3. Les prix alimentaires actuels sont injustes et faussés, l’augmentation des revenus des plus pauvres grâce à la taxation des plus riches est une nécessité. Les aides sociales doivent être supérieures au seuil de pauvreté, et les revenus minimums doivent permettre de mener une vie digne. L’État peut se servir de la TVA et de la fiscalité pour agir. Les « prix bas » ne prennent pas en compte tous les coûts de santé et environnementaux : c’est ensuite à l’État de boucher les trous, lorsque c’est encore possible… Nous explorons des pistes pour augmenter les revenus (sécurité sociale alimentaires, chèques alimentaires) et permettre à tous et toutes d’accéder à une alimentation de qualité. 

4. Le gaspillage alimentaire n’est pas un problème technique, mais politique ! Il faut réduire le gaspillage alimentaire qui est inhérent au système industriel et aux « économies d’échelle » qu’il permet. Les personnes en situation de pauvreté ne gaspillent pas, elles se débrouillent, réutilisent, récupèrent. Elles ne peuvent se nourrir dignement avec les restes des riches ou des industries. Elles doivent avoir un accès permanent, digne, à une alimentation saine, diversifiée, nutritive, durable. Un système alimentaire égalitaire ne devrait pas produire de gaspillage alimentaire massif tel qu’il l’est aujourd’hui. 

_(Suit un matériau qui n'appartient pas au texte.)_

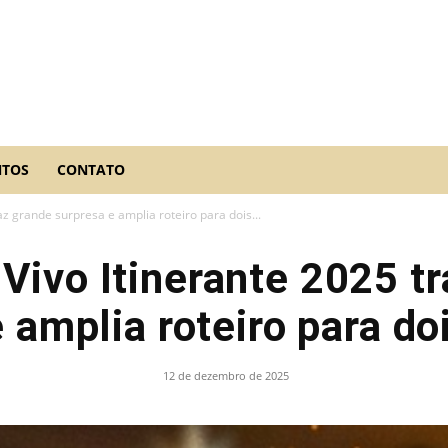
NTOS
CONTATO
az grande surpresa e amplia roteiro para dois...
Vivo Itinerante 2025 t
 amplia roteiro para doi
12 de dezembro de 2025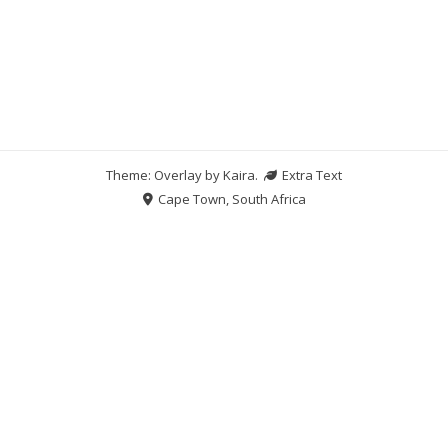
Theme: Overlay by
Kaira
.
Extra Text
Cape Town, South Africa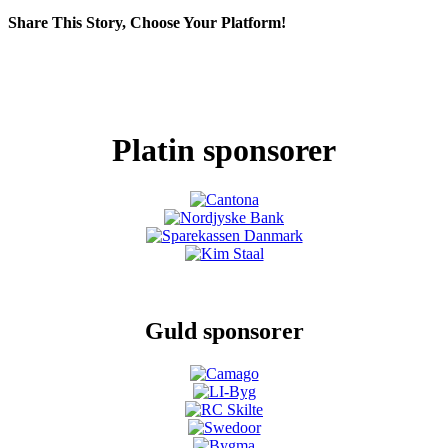
Share This Story, Choose Your Platform!
Facebook
X
LinkedIn
Pinterest
Platin sponsorer
Guld sponsorer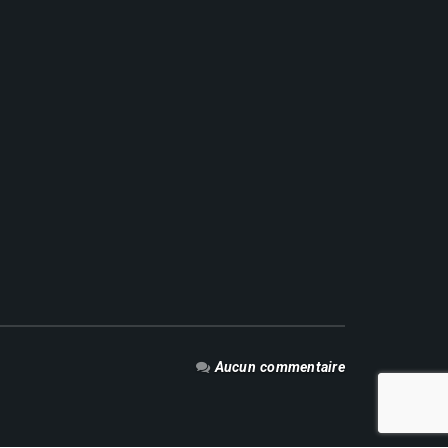
Aucun commentaire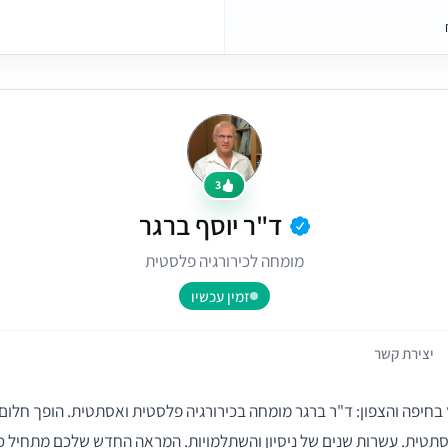
3
ד"ר יוסף ברגר
מומחה לכירורגיה פלסטית
זמין עכשיו
יצירת קשר
בחיפה והצפון: ד"ר ברגר מומחה בכירורגיה פלסטית ואסתטית. הופך חלום 
תטית. עשרות שנים של ניסיון והשתלמויות. המראה החדש שלכם מתחיל כא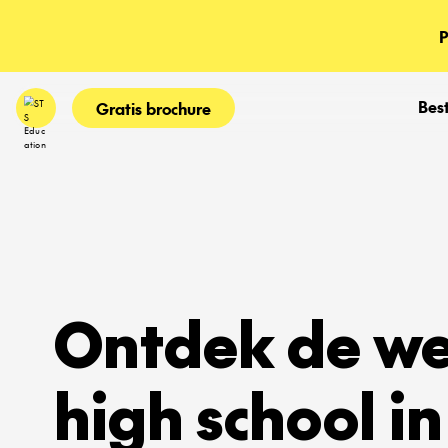
P
Bes
Gratis brochure
Ontdek de we
high school in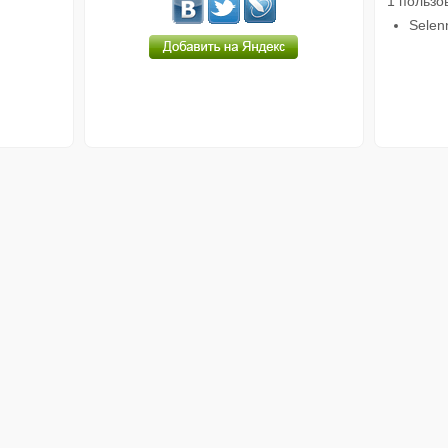
1 пользо
Selen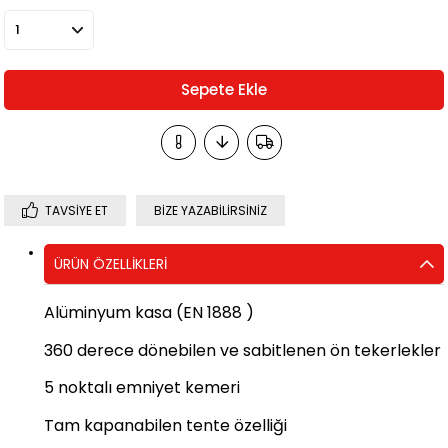
TAVSIYE ET
BIZE YAZABILIRSINIZ
ÜRÜN ÖZELLIKLERI
Alüminyum kasa (EN 1888 )
360 derece dönebilen ve sabitlenen ön tekerlekler
5 noktalı emniyet kemeri
Tam kapanabilen tente özelliği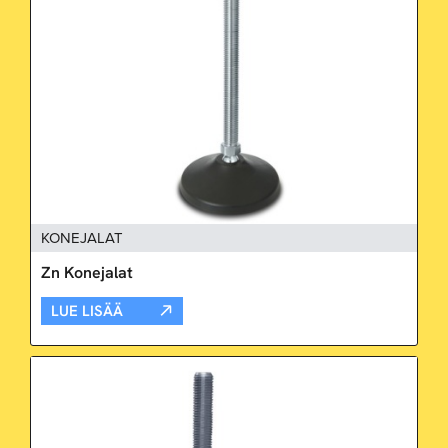
KONEJALAT
Zn Konejalat
LUE LISÄÄ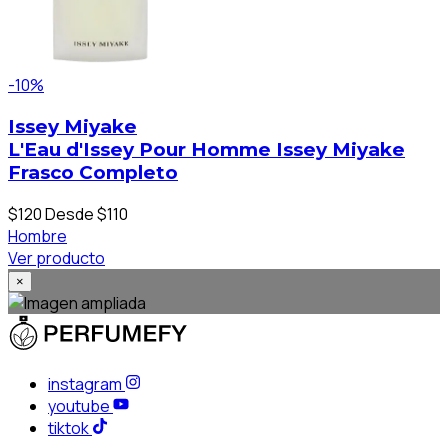
-10%
Issey Miyake
L'Eau d'Issey Pour Homme Issey Miyake
Frasco Completo
$120
Desde $110
Hombre
Ver producto
×
instagram
youtube
tiktok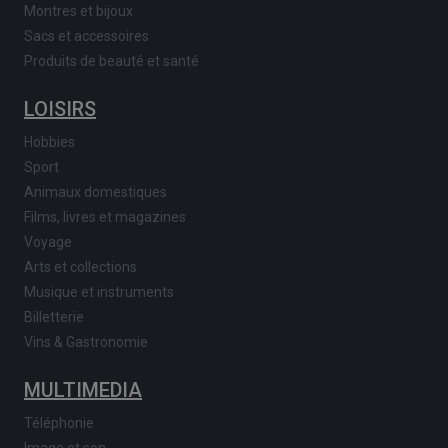
Montres et bijoux
Sacs et accessoires
Produits de beauté et santé
LOISIRS
Hobbies
Sport
Animaux domestiques
Films, livres et magazines
Voyage
Arts et collections
Musique et instruments
Billetterie
Vins & Gastronomie
MULTIMEDIA
Téléphonie
Image et son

5. Nous voulons construire notre souveraineté alimentaire pour ne plus dépendre de l’agro-industrie.
Il faut sortir du modèle agro-industriel et proposer des modèles agroécologiques, qui créeront des emplois dignes, approvisionneront les villes et les villages en produits frais et de saison ce qui réduira drastiquement l’impact de l’agriculture sur le climat et nous maintiendra davantage en bonne santé. 

Nous sommes prêt.e.s à construire des solidarités concrètes autour de ces 5 points avec l’ensemble des acteurs de la société qui se reconnaissent dans ce texte.